A Useful Strategic Change in the Korean Peninsula?

Withdrawing U.S. troops from the Korean peninsula would offer a rare win-win situation by reducing the United States’ defense burden and giving North Korea fewer reasons to increase its militarization, according to a new piece by Doug Bandow.

Writing for Cato at Liberty, Bandow notes that while it was once necessary, the United States’ presence in South Korea is an anachronistic holdover from the Cold War. South Korea now has double the population and 40 times the GPD of its northern neighbor.

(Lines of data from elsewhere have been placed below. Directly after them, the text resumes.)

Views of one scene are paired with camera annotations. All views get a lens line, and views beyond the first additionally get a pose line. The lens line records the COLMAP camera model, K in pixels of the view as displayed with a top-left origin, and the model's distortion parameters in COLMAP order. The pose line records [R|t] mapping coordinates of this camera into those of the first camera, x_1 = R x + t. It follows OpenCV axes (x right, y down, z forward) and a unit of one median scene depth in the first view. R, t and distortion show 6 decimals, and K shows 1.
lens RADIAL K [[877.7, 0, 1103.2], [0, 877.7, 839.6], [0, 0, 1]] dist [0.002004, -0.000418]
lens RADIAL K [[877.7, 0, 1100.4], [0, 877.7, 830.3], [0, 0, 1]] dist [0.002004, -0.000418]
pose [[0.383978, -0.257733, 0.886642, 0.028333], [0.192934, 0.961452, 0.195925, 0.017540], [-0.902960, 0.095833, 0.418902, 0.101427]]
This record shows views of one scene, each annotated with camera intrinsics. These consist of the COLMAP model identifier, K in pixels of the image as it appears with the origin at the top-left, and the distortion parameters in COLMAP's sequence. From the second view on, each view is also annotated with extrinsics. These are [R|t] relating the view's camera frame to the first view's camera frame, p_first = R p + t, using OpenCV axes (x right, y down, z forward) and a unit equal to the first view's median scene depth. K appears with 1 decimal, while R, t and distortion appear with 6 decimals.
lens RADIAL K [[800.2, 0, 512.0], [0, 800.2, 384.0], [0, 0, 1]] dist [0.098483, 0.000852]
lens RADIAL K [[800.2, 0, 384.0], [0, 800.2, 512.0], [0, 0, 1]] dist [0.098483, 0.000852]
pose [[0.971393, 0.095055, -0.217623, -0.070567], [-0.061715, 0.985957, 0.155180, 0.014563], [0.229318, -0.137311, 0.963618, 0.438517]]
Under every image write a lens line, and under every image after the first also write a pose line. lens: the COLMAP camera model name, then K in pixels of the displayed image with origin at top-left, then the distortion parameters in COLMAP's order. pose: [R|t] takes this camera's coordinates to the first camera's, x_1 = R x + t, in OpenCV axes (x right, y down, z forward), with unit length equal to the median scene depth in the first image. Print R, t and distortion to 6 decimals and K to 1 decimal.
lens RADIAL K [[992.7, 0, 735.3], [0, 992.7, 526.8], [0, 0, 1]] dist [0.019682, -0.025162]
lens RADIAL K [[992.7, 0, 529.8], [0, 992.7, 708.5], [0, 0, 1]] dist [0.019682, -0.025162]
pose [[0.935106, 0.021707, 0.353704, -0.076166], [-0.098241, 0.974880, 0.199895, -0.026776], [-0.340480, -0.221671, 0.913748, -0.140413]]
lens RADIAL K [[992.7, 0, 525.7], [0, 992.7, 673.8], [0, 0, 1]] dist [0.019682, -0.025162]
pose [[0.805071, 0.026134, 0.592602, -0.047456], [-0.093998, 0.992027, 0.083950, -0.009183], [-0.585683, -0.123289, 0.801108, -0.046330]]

South Korea’s military deficiency when compared to North Korea is a product of rational choice, Bandow reasons, because the United States subsidizes South Korea’s security with American dollars and service members. He argues that the “militarily stretched, economically embattled, and fiscally endangered” United States cannot “afford to subsidize the defense of prosperous and populous friends.”

Furthermore, Bandow contends that North Korean leader Kim Jong-Un feels threatened by the presence of the U.S. military, given that the U.S. military has toppled numerous dictators in recent years. Thus, his regime’s only self-preserving recourse is to build nuclear weapons to use as a deterrent.

According to Bandow, absent a U.S. military presence, Kim “would have more reason to listen to China, which long has advised more reforms and fewer nukes.”

Of course, withdrawal is not a cure-all for peninsular problems. However, because no policy to date has been successful, Bandow writes, “an American withdrawal would be a useful change in strategy.”

The United States should think more critically about the costs of subsidizing the defense of wealthy allies, particularly when doing so may create increased tensions that damage long-term U.S. safety.